The City of Toronto is starting a three-year program to replace all 470,000 water meter transmission units in use by customers due to early failures of MTUs across the ciry.
70 per cent of the units have already failed with 100 per cent forecasted to fail by Sept. 2026, a City of Toronto release said.
Automated meter reading was rolled out between 2009 and 2015 as part of a city-wide upgrade to the Water Meter Program and “at the time, the MTUs were expected to last 20 years. With the early failures, the City has been forced to accelerate replacement plans years ahead of schedule,” the release said.
The City of Toronto adopted a city-wide replacement of all MTUs in May 2025 with the rollout set to begin April 2026, moving through the city by geographical zones prioritized by failure rate, amount of time on estimated billing and volume of accounts.

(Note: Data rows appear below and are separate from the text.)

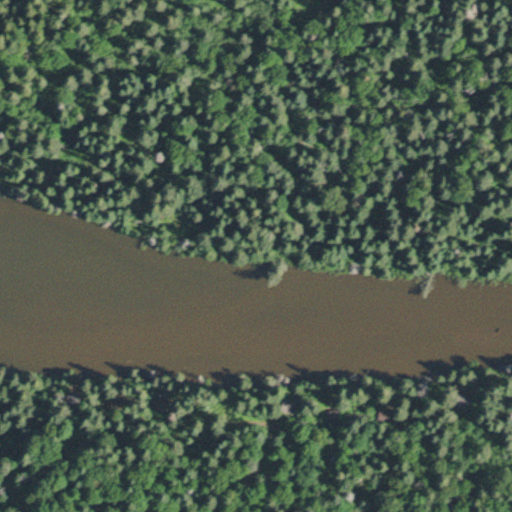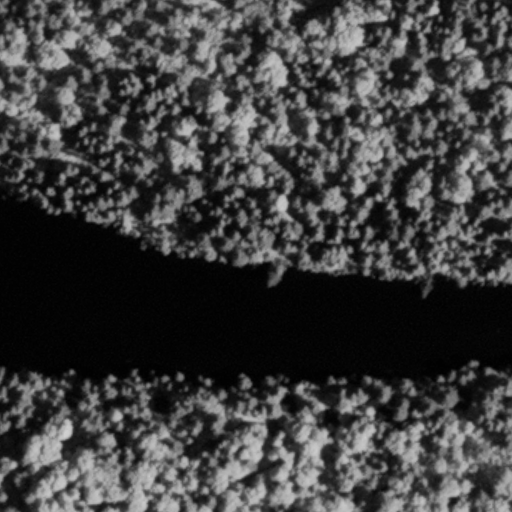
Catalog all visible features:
road: (287, 473)
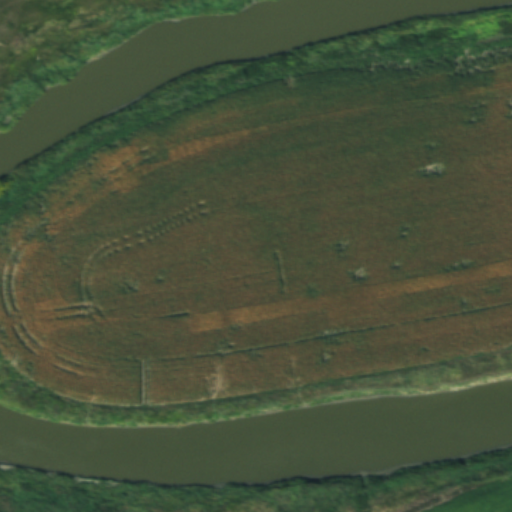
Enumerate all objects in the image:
river: (17, 341)
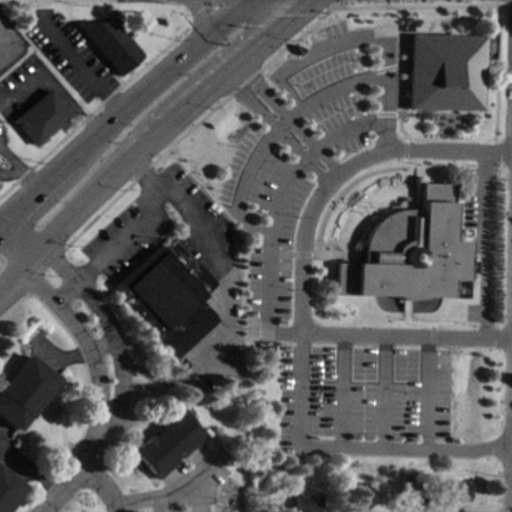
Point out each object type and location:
road: (339, 0)
road: (504, 5)
road: (199, 15)
road: (205, 21)
road: (313, 22)
building: (110, 44)
building: (109, 45)
road: (325, 50)
road: (74, 59)
road: (383, 68)
road: (400, 73)
building: (442, 73)
building: (443, 73)
road: (51, 89)
road: (93, 108)
road: (122, 111)
road: (382, 114)
road: (416, 115)
building: (40, 117)
building: (39, 118)
road: (285, 121)
road: (169, 126)
road: (273, 132)
road: (404, 153)
road: (0, 154)
road: (303, 160)
road: (141, 176)
road: (33, 179)
road: (349, 186)
road: (410, 201)
road: (16, 240)
road: (121, 240)
road: (267, 243)
road: (474, 244)
road: (484, 246)
road: (143, 252)
building: (404, 252)
building: (406, 252)
road: (289, 253)
road: (336, 255)
building: (472, 267)
road: (40, 270)
road: (15, 273)
road: (218, 276)
road: (62, 292)
building: (166, 295)
building: (167, 296)
road: (298, 322)
road: (433, 323)
road: (107, 331)
road: (432, 331)
road: (79, 340)
road: (98, 344)
road: (57, 358)
road: (1, 379)
road: (154, 382)
road: (87, 384)
building: (22, 391)
building: (22, 391)
road: (342, 392)
road: (383, 393)
road: (427, 395)
road: (467, 396)
road: (60, 427)
building: (165, 444)
building: (165, 445)
road: (200, 458)
road: (30, 468)
road: (175, 479)
road: (158, 481)
building: (357, 486)
building: (409, 489)
building: (7, 490)
building: (7, 490)
building: (451, 490)
building: (454, 490)
road: (169, 492)
road: (193, 495)
road: (163, 504)
building: (304, 504)
building: (304, 504)
road: (61, 511)
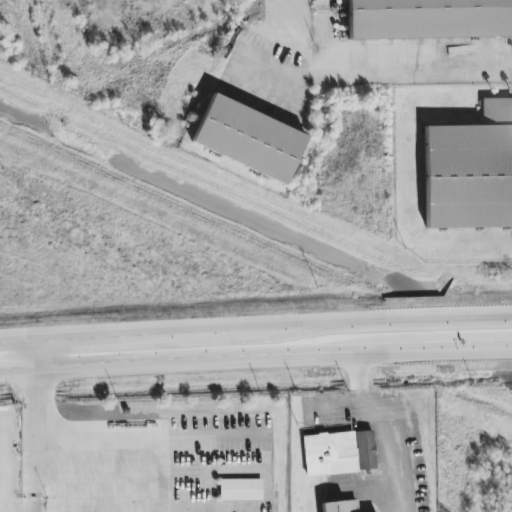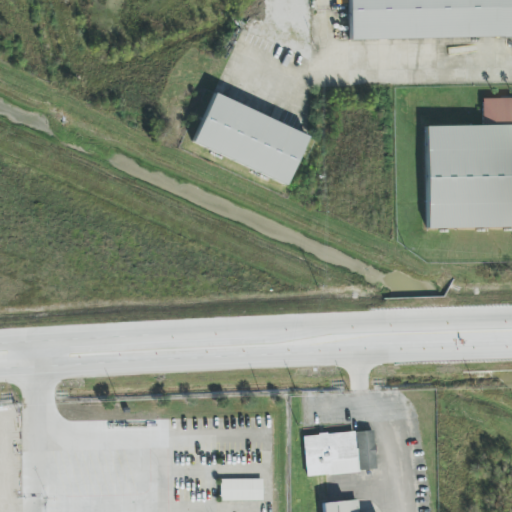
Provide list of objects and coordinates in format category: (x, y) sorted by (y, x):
building: (428, 19)
road: (378, 74)
building: (248, 139)
building: (470, 171)
river: (266, 223)
road: (448, 319)
road: (192, 331)
road: (450, 349)
road: (193, 360)
road: (395, 425)
road: (91, 442)
road: (225, 443)
building: (338, 453)
building: (240, 490)
building: (241, 490)
building: (340, 506)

The city estimates up to 20,000 installations per month with the timeline ending by Dec. 2028.
Program costs are estimated at approximately $103-million funded through the City of Toronto’s budget.
the automated metering technology has already saved an estimated $350 million in operational costs since it was introduced in 2009. These savings come from a more automated process that reduces manual work and improves overall efficiency, the release said.
Customers can check what zone they are in and when they are slated for replacement on the Water Meter Transmission Unit (MTU) Replacement Program webpage.